Description of the task:
In the rows below, switch "API" to "Service" wherever it appears and reproduce every line with nothing else changed.

※

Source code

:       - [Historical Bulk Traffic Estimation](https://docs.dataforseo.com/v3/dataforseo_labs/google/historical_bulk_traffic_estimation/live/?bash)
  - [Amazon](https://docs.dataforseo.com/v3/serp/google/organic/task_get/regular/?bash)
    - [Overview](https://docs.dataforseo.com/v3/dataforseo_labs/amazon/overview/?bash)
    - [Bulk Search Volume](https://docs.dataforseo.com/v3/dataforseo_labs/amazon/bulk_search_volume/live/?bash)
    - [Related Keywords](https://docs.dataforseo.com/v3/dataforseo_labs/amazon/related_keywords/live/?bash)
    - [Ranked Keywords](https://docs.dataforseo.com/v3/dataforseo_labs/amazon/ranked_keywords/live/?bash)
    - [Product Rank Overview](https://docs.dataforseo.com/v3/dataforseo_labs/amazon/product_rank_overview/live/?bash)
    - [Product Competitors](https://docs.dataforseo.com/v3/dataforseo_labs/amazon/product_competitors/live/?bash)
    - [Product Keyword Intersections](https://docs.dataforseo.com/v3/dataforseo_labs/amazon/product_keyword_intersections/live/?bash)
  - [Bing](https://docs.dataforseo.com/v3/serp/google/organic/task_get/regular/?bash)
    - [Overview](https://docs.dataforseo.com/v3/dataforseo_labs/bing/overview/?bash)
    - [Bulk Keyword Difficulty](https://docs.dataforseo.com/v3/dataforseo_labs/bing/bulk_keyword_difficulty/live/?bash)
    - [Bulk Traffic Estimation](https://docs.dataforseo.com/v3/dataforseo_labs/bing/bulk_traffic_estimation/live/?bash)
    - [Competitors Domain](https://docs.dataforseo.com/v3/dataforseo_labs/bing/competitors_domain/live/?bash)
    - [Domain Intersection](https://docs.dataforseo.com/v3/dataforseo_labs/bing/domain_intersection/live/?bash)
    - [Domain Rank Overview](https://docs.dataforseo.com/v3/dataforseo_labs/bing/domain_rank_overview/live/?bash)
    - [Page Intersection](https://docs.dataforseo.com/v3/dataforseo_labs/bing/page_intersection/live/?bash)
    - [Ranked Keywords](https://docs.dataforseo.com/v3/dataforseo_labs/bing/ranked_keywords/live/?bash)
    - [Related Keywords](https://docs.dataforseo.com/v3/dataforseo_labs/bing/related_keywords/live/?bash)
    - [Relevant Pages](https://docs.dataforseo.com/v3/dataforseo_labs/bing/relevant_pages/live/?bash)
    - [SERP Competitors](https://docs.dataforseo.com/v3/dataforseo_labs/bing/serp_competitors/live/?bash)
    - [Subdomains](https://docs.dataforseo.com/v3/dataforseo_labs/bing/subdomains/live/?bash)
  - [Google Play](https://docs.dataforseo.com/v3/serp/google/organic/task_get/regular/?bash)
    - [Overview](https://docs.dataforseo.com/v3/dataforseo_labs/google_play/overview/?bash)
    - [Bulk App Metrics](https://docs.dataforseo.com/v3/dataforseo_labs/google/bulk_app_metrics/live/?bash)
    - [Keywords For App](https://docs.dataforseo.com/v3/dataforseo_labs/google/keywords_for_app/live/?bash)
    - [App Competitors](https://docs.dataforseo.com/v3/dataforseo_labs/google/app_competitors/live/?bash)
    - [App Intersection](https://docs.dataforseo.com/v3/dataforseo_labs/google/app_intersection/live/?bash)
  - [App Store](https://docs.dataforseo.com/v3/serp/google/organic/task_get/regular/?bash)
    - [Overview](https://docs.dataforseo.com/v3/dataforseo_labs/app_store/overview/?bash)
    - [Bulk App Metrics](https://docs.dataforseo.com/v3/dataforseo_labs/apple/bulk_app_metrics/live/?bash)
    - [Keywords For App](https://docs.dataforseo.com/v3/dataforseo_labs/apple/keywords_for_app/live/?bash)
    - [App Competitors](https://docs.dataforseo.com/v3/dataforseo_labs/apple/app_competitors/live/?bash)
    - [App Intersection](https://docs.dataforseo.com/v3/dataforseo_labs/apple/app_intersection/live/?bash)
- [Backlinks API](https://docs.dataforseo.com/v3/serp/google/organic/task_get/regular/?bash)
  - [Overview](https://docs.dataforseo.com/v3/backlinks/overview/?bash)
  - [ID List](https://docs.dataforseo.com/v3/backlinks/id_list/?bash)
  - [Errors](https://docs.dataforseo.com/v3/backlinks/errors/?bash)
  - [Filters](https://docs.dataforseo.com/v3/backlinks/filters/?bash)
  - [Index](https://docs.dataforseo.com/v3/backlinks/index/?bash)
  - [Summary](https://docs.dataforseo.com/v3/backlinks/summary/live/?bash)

※

Reply to the exercise:
Source code

:       - [Historical Bulk Traffic Estimation](https://docs.dataforseo.com/v3/dataforseo_labs/google/historical_bulk_traffic_estimation/live/?bash)
  - [Amazon](https://docs.dataforseo.com/v3/serp/google/organic/task_get/regular/?bash)
    - [Overview](https://docs.dataforseo.com/v3/dataforseo_labs/amazon/overview/?bash)
    - [Bulk Search Volume](https://docs.dataforseo.com/v3/dataforseo_labs/amazon/bulk_search_volume/live/?bash)
    - [Related Keywords](https://docs.dataforseo.com/v3/dataforseo_labs/amazon/related_keywords/live/?bash)
    - [Ranked Keywords](https://docs.dataforseo.com/v3/dataforseo_labs/amazon/ranked_keywords/live/?bash)
    - [Product Rank Overview](https://docs.dataforseo.com/v3/dataforseo_labs/amazon/product_rank_overview/live/?bash)
    - [Product Competitors](https://docs.dataforseo.com/v3/dataforseo_labs/amazon/product_competitors/live/?bash)
    - [Product Keyword Intersections](https://docs.dataforseo.com/v3/dataforseo_labs/amazon/product_keyword_intersections/live/?bash)
  - [Bing](https://docs.dataforseo.com/v3/serp/google/organic/task_get/regular/?bash)
    - [Overview](https://docs.dataforseo.com/v3/dataforseo_labs/bing/overview/?bash)
    - [Bulk Keyword Difficulty](https://docs.dataforseo.com/v3/dataforseo_labs/bing/bulk_keyword_difficulty/live/?bash)
    - [Bulk Traffic Estimation](https://docs.dataforseo.com/v3/dataforseo_labs/bing/bulk_traffic_estimation/live/?bash)
    - [Competitors Domain](https://docs.dataforseo.com/v3/dataforseo_labs/bing/competitors_domain/live/?bash)
    - [Domain Intersection](https://docs.dataforseo.com/v3/dataforseo_labs/bing/domain_intersection/live/?bash)
    - [Domain Rank Overview](https://docs.dataforseo.com/v3/dataforseo_labs/bing/domain_rank_overview/live/?bash)
    - [Page Intersection](https://docs.dataforseo.com/v3/dataforseo_labs/bing/page_intersection/live/?bash)
    - [Ranked Keywords](https://docs.dataforseo.com/v3/dataforseo_labs/bing/ranked_keywords/live/?bash)
    - [Related Keywords](https://docs.dataforseo.com/v3/dataforseo_labs/bing/related_keywords/live/?bash)
    - [Relevant Pages](https://docs.dataforseo.com/v3/dataforseo_labs/bing/relevant_pages/live/?bash)
    - [SERP Competitors](https://docs.dataforseo.com/v3/dataforseo_labs/bing/serp_competitors/live/?bash)
    - [Subdomains](https://docs.dataforseo.com/v3/dataforseo_labs/bing/subdomains/live/?bash)
  - [Google Play](https://docs.dataforseo.com/v3/serp/google/organic/task_get/regular/?bash)
    - [Overview](https://docs.dataforseo.com/v3/dataforseo_labs/google_play/overview/?bash)
    - [Bulk App Metrics](https://docs.dataforseo.com/v3/dataforseo_labs/google/bulk_app_metrics/live/?bash)
    - [Keywords For App](https://docs.dataforseo.com/v3/dataforseo_labs/google/keywords_for_app/live/?bash)
    - [App Competitors](https://docs.dataforseo.com/v3/dataforseo_labs/google/app_competitors/live/?bash)
    - [App Intersection](https://docs.dataforseo.com/v3/dataforseo_labs/google/app_intersection/live/?bash)
  - [App Store](https://docs.dataforseo.com/v3/serp/google/organic/task_get/regular/?bash)
    - [Overview](https://docs.dataforseo.com/v3/dataforseo_labs/app_store/overview/?bash)
    - [Bulk App Metrics](https://docs.dataforseo.com/v3/dataforseo_labs/apple/bulk_app_metrics/live/?bash)
    - [Keywords For App](https://docs.dataforseo.com/v3/dataforseo_labs/apple/keywords_for_app/live/?bash)
    - [App Competitors](https://docs.dataforseo.com/v3/dataforseo_labs/apple/app_competitors/live/?bash)
    - [App Intersection](https://docs.dataforseo.com/v3/dataforseo_labs/apple/app_intersection/live/?bash)
- [Backlinks Service](https://docs.dataforseo.com/v3/serp/google/organic/task_get/regular/?bash)
  - [Overview](https://docs.dataforseo.com/v3/backlinks/overview/?bash)
  - [ID List](https://docs.dataforseo.com/v3/backlinks/id_list/?bash)
  - [Errors](https://docs.dataforseo.com/v3/backlinks/errors/?bash)
  - [Filters](https://docs.dataforseo.com/v3/backlinks/filters/?bash)
  - [Index](https://docs.dataforseo.com/v3/backlinks/index/?bash)
  - [Summary](https://docs.dataforseo.com/v3/backlinks/summary/live/?bash)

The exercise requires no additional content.